Ketika Umar ibnul Khaththâb menghidupkan kembali sunnah ini, ia melakukannya sebanyak sebelas rakaat. Kemudian masyarakat pada zamannya shalat sebanyak 23 rakaat. Lalu pada masa pemerintahan setelahnya, umat Islam melaksanakannya sebanyak 39 rakaat. Dan shalat tarawih 23 rakaat sebagaimana yang dilaksanakan di Masjidil Haram dan Masjid Nabawi merupakan pendapat tiga ulama mazhab dan selain mereka.

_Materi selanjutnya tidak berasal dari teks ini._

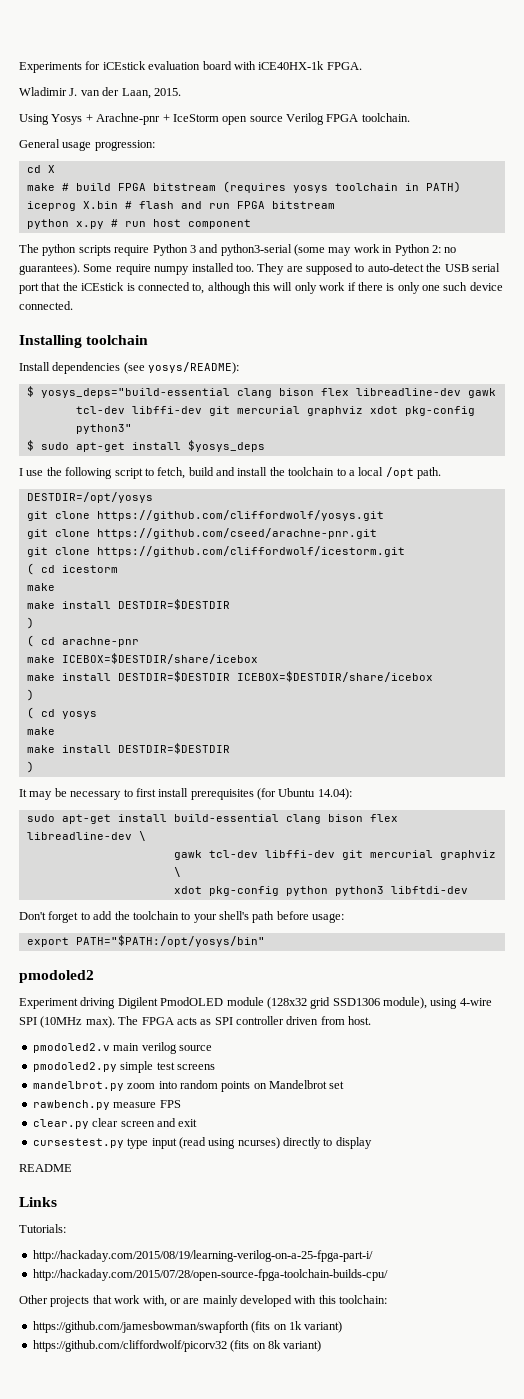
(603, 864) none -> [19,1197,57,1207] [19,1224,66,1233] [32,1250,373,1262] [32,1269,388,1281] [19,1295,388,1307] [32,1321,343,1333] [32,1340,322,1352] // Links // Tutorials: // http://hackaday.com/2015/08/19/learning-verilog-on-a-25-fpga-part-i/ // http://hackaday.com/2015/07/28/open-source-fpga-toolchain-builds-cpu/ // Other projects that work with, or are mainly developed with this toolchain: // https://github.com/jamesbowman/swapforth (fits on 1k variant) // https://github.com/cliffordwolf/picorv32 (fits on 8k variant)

Salah satu masalah yang banyak menimpa kaum muslimin dalam shalat Tarawih pada zaman sekarang adalah bacaan yang terlalu cepat, begitu pula rukuk, sujud, dan rukun-rukun yang lain. Ini tentu saja mengurangi nilai shalat, terutama pada aspek kekhusyukannya, dan bisa membatalkan shalat dalam kondisi tertentu.

11. Zakat Fitrah

Hukum Zakat Fitrah adalah wajib, berdasarkan hadits yang diriwayatkan dari Abdullah ibnu Umar—Semoga Allah meridhainya—bahwa: "Rasulullah—Shallallâhu `alaihi wasallam—telah mewajibkan Zakat Fitrah dari bulan Ramadhan kepada manusia." [HR. Al-Bukhâri dan Muslim]

Zakat Fitrah diwajibkan kepada setiap umat Islam, baik anak kecil maupun orang dewasa, baik laki-laki maupun perempuan, baik merdeka maupun budak. Kadar Zakat Fitrah adalah satu sha` dari makanan pokok setempat, apabila berlebih dari makanan atau keperluan keluarga yang ditanggung seseorang untuk masa malam dan pagi Hari Raya. Lebih utamanya adalah yang paling bermanfaat bagi kaum fakir miskin.

Waktu menunaikan zakat fitrah adalah pada tanggal 1 Syawwal sebelum melaksanakan shalat Idul Fitri, dan dibolehkan juga sehari atau dua hari sebelumnya, dan tidak boleh menundanya hingga selesai shalat Idul Fitri.